As of noon Sunday, March 22, 89 Maine residents have been confirmed positive for the coronavirus, according to the state. Click here for the latest coronavirus news, which the BDN has made free for the public. You can support this mission by purchasing a digital subscription.
While there’s no known cases of pets like dogs and cats having COVID-19 and transmitting it to humans, veterinarians are cautioning pet owners that transfer may still be possible — via an animal’s fur. In addition, more is still being learned about the novel coronavirus and whether it can be carried or transmitted by animals in other ways.
For this reason, the Centers for Disease Control and Prevention and the American Veterinary Medical Association are cautioning pet owners who are diagnosed with the coronavirus or are experiencing symptoms to limit interactions with their pets.
“Anyone with symptoms, don’t hug or kiss your dog,” said Ai Takeuchi, veterinarian at Lucerne Veterinary Hospital. “Don’t snuggle with them because you could potentially put the virus on their coat.”
The transmission of infectious diseases by objects is called “fomite transmission.” It’s the reason people are diligently cleaning door knobs, tabletops and other frequently touched surfaces during this pandemic. And veterinarians are concerned that dogs and cats might qualify as “frequently touched surfaces” that could spread the disease.
This is one of the reasons that Lucerne Veterinary Hospital and many other veterinary clinics are now asking that pet owners divulge whether or not anyone in their household is sick with COVID-19 or experiencing symptoms before bringing pets in for treatment.
In addition, veterinarians throughout Maine and the rest of the country are asking pet owners to call in before traveling to a veterinary appointment, even if no one in your household is sick with COVID-19. That’s because, in response to the pandemic, many veterinary clinics are implementing new protocols, such as asking that pet owners wait in their vehicles instead of the waiting room.
“Be up front with our staff so we can take precautionary measures,” Takeuchi said.
The most common way COVID-19 is spread is through sneezing and close contact with infected people. However, current evidence suggests that this novel coronavirus may remain viable for hours to days on surfaces made from a variety of materials, according to the Centers for Disease Control and Prevention.

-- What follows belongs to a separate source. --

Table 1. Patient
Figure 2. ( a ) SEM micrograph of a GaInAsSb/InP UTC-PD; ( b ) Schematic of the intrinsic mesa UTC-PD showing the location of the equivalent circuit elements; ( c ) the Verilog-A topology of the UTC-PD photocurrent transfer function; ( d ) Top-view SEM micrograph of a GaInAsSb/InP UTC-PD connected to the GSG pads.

The possibility that pets could carry the virus on their fur is just one more thing to think about when you’re practicing social distancing. When in public, in addition to distancing yourself from other people by at least 6 feet, don’t touch other people’s pets. And if you do, don’t touch your face and wash your hands thoroughly as soon as you can.

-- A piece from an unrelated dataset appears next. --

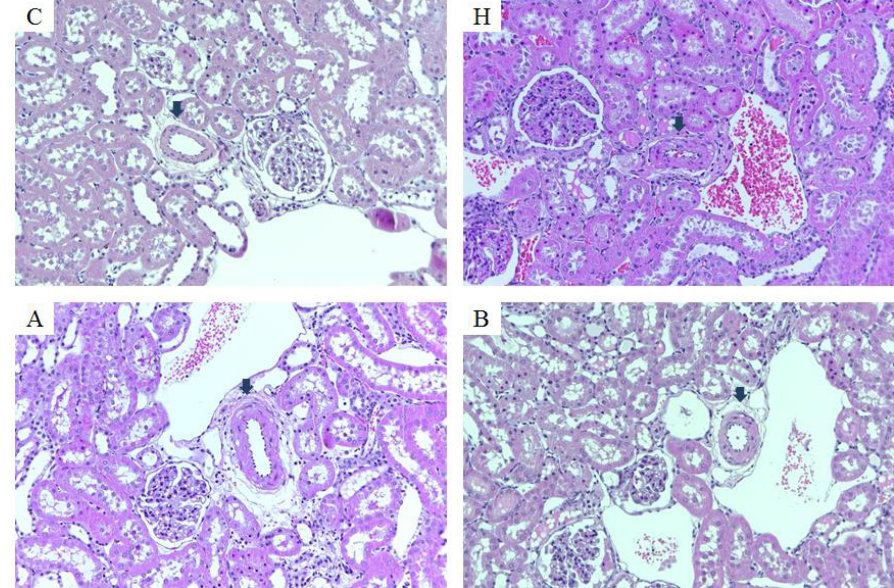
Figure 2. Pathohistological changes in the kidney of rats at the end of the study. C, control group; H, hypertensive group; A, 20 mg/kg/day antroquinonol group; and B, 40 mg/kg/day antroquinonol group. Group C showed normal intrarenal arterioles. Group H had prominent intimal thickening with a reduced vascular lumen, while group A had mild to moderate thickening of the arterioles, and group B (25 mg/kg/day of L-NAME with 40 mg/kg/day antroquinonol in the diet) showed mild thickening of the arterioles. (H & E stain, original magnification × 200).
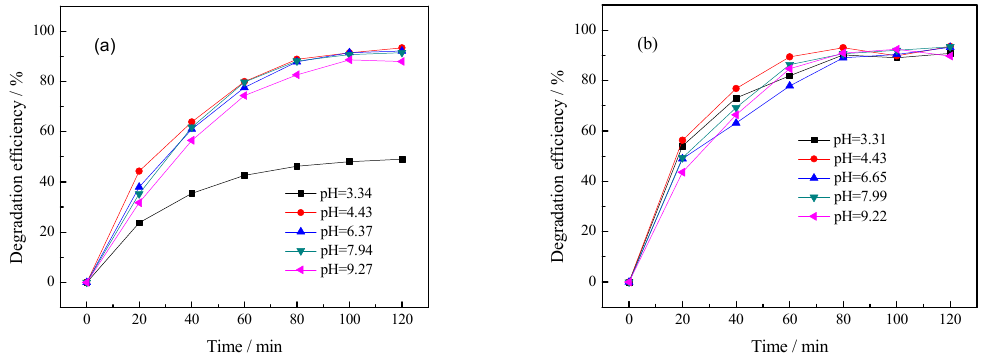
Figure 9. Effect of initial pH value on photocatalytic degradation of benzohydroxamic acid: ( a ) the pH value was adjusted by HNO 3 and NaOH; ( b ) the pH value was adjusted by HCl and NaOH). Reaction conditions: C (benzohydroxamic acid) = 30 mg·L − 1 , C (catalyst dosage) = 0.5 g·L − 1 , 300 W mercury lamp, 0.75% La/TiO 2 , calcined temperature at 500 °C.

What should you do with pets if sick with COVID-19?
Until more is known about the virus, the American Veterinary Medical Association is recommending, “out of an abundance of caution,” that pet owners who are ill with COVID-19 limit contact with animals. This is a big thing to ask of people, especially those who aren’t feeling well. Pets are a part of our families and they can be especially comforting when someone is ill. But taking this measure may help limit the spread of the disease.
In addition, the association recommends that if you are ill with COVID-19:
- Tell your physician and public health official that you have a pet or other animal in your home.
- If possible, have another member of your household take care of walking, feeding and playing with your pet.
- If you have a service animal or you must care for your pet, then wear a facemask and don’t share food, kiss or hug your pet.
- Don’t share dishes, drinking glasses, cups, eating utensils, towels or bedding with other people or pets in your home.
- Wash your hands before and after any contact with your pet or service animal.
Can pets spread COVID-19 in other ways?
There’s no evidence that pets can spread COVID-19 to other animals, including humans, according to the Centers for Disease Control and Prevention. However, we’re still learning more about the disease.
Concerns were raised when a dog in Hong Kong tested positive for low levels of the pathogen on Feb 27. It’s believed that the dog, a 17-year-old Pomeranian, picked up the pathogen from its owner, which had been diagnosed with COVID-19. The dog is being cared for under quarantine and is not showing any signs of illness.
While this particular dog likely picked up the pathogen from its owner, researchers have not found any evidence that it can pass on the pathogen to another animal or person.
In addition, IDEXX Laboratories — a global leader in veterinary diagnostics and software that’s headquartered in Westbrook, Maine — has tested for the pathogen in thousands of dogs and cats and has seen no positive results, according to a March 13 announcement by the company.
“Should leading health authorities determine it is clinically relevant to test pets for the COVID-19 virus, IDEXX will be ready to make the IDEXX SARS-CoV-2 (COVID-19) RealPCR Test available,” said Jay Mazelsky, president and chief executive officer of IDEXX Laboratories in the announcement. “Pets are important members of our family, and we want to keep them healthy and safe. We will continue to monitor COVID-19 and pet health across our global IDEXX Reference Laboratories network as this situation evolves.”